Happy employees pay huge dividends.
According to research conducted by analytics and consulting firm Great Place to Work, organizations with happy employees:
Have three times the revenue growth
Outperform the stock market by a factor of three
Have half the employee turnover
But according to that same research, only 40 percent of employees report being happy at work. That's a lot of unhappy people going to work every day.
Perks are nice, but not happiness drivers
Certainly no one strives for unhappy employees. That's one reason why Silicon Valley salaries and perks have ballooned out of control. Keeping employees well-fed and entertained is meant to keep them happy and productive.
Great Place to Work CEO Michael C. Bush says all those perks are missing the point. They're not making your employees happier.
"It's not about ping pong tables, massages and pet walking," Bush explains in a video for TED Conferences. You don't even need to spend a lot of money.
The shocking, are-you-ready-for-this secret to driving employee happiness? Treat them well. It all comes down to trust. Yep, it's really that simple. But here's the tricky part: You need to actually walk the walk.
Building trust and respect
Organizations with happy employees trust their workers. And this empowers employees to do their best work.

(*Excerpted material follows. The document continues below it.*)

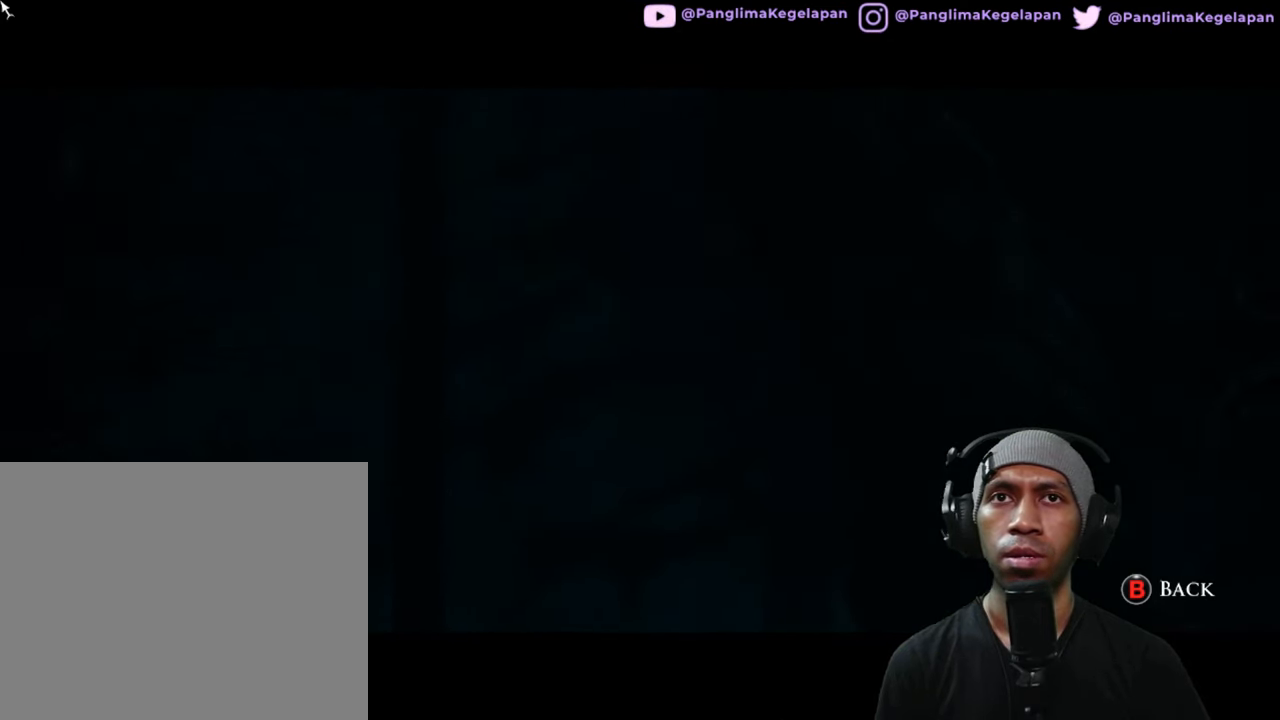
{"buttons": ["R2"], "left_stick": "center", "right_stick": "right", "button_events": []}
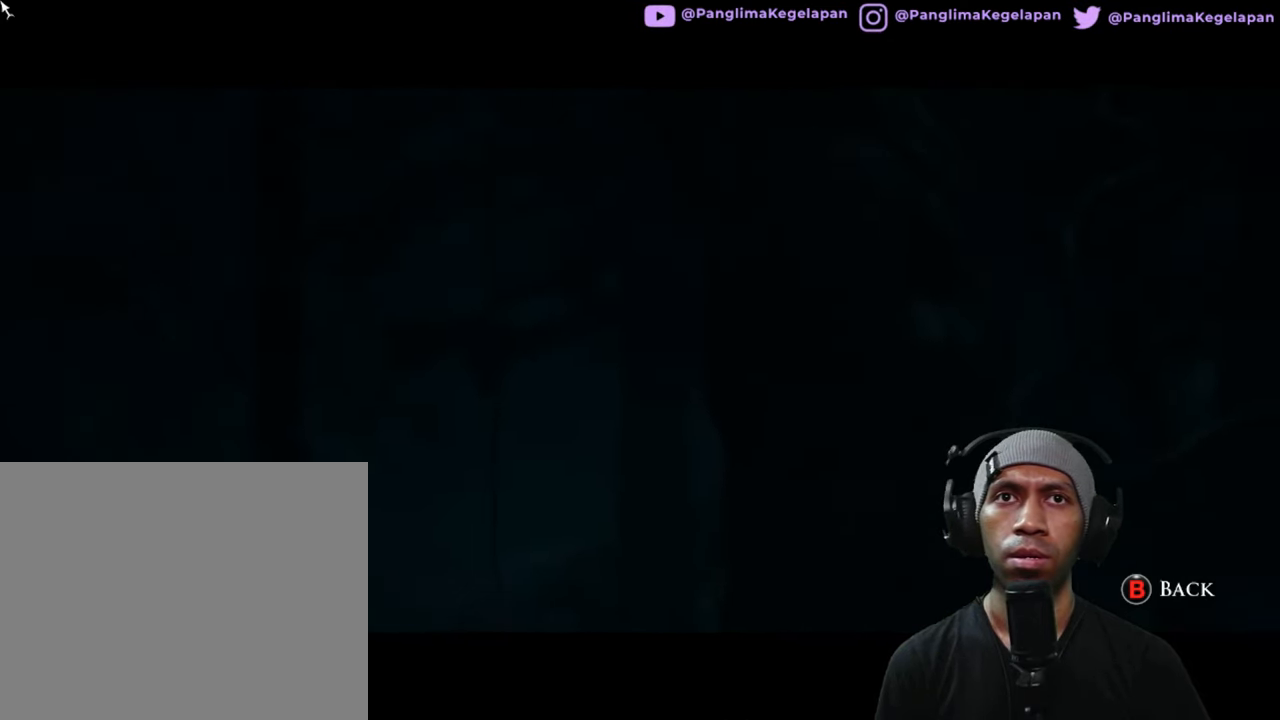
{"buttons": ["R2"], "left_stick": "center", "right_stick": "right", "button_events": []}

You can easily put these words in a mission statement, but how you execute trust in practice is what really matters. Here are some very common ways companies erode trust on a daily basis:
Need to know what your employees are doing at all times
Constantly check in on employees and micromanage them
Encourage employee feedback, but aren't truly receptive to it
Keep employees in the dark about important directional changes
Favor certain employees over others
Prioritize the opinions of higher-level employees
Let bureaucratic processes balloon out of control, making it impossible to get even the simplest tasks done or approved
Limit employees' ability to make their own decisions
Punish employees when they make small mistakes
Trust isn't built overnight. Many employers make the mistake of assuming trust from day one. You need to earn it -- especially if your culture has become one of distrust. Then you have to work doubly hard to undo the damage.
A few actionable steps
Bush offers a few basic tips to begin to build a culture of trust:
Treat your employees fairly, no matter what their level.

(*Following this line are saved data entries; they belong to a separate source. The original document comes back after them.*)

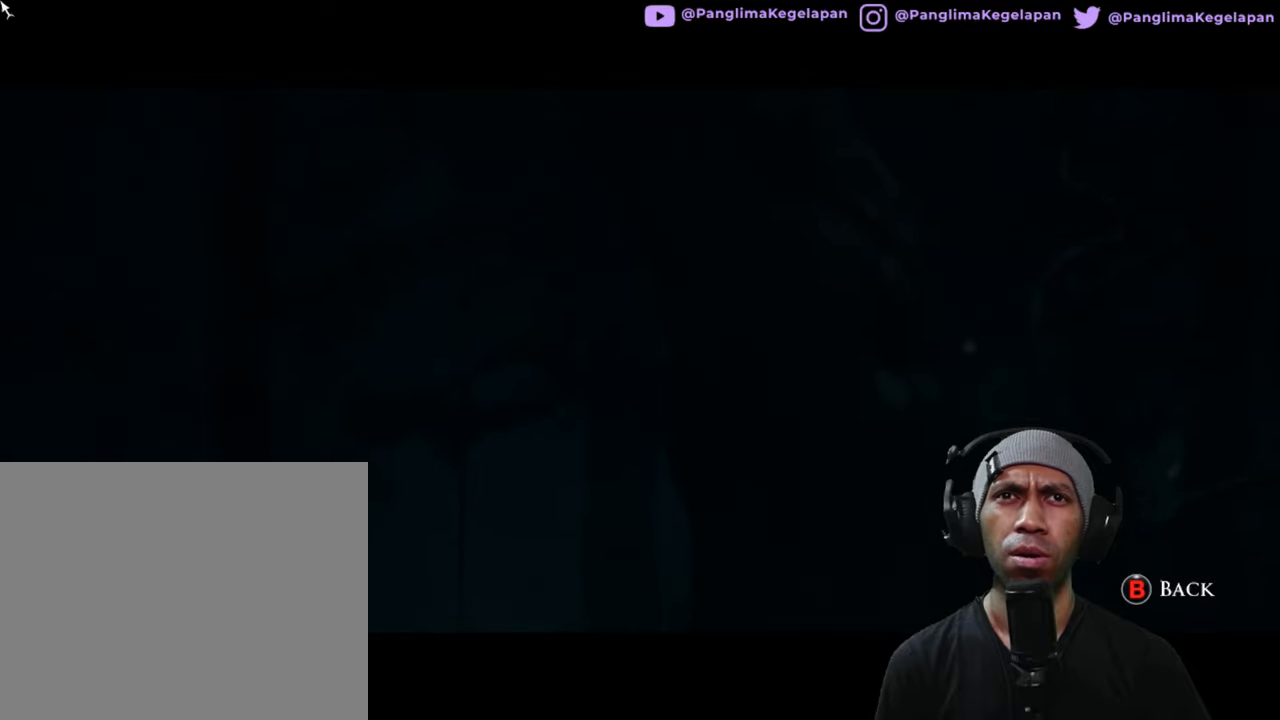
{"buttons": ["R2"], "left_stick": "center", "right_stick": "up-right", "button_events": []}
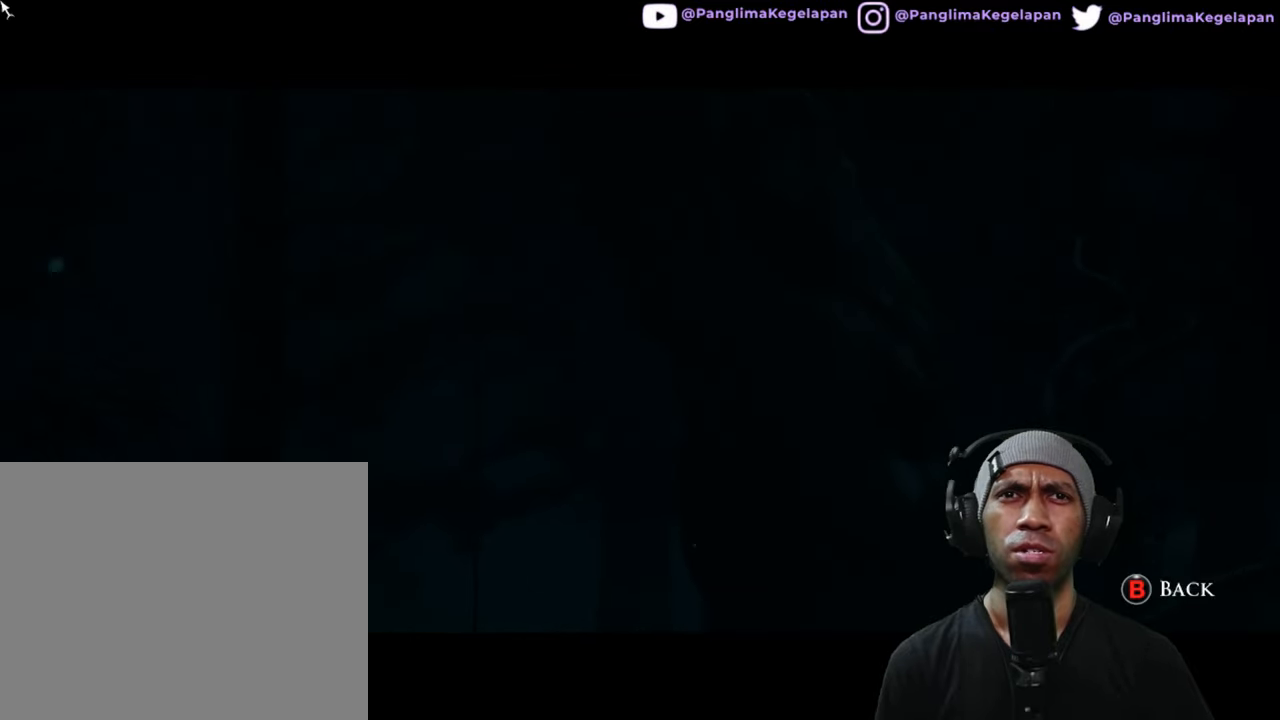
{"buttons": ["R2"], "left_stick": "center", "right_stick": "up-right", "button_events": []}
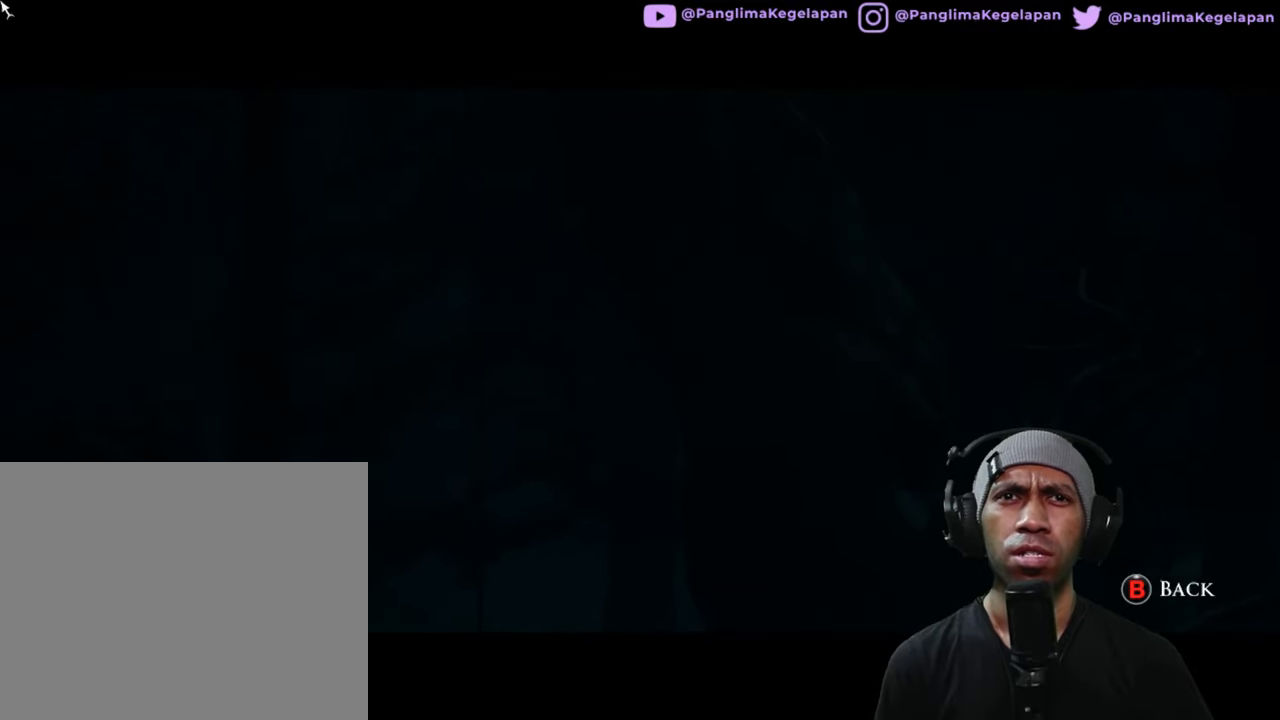
{"buttons": ["R2"], "left_stick": "center", "right_stick": "right", "button_events": []}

Take a back seat in projects. Let employees drive. Mistakes may happen. Be OK with that. Use those as learning opportunities.
Open your ears. Truly listen. Invite ideas from anyone in the organization.
"The one thing that everybody appreciates and wants when they're speaking is to know that what they say matters so much, you might actually change your mind," Bush concludes.
Remember, having a workforce of happy employees tends to drive more revenue. So if you really want employees to be happy, you have to trust them to do the right thing.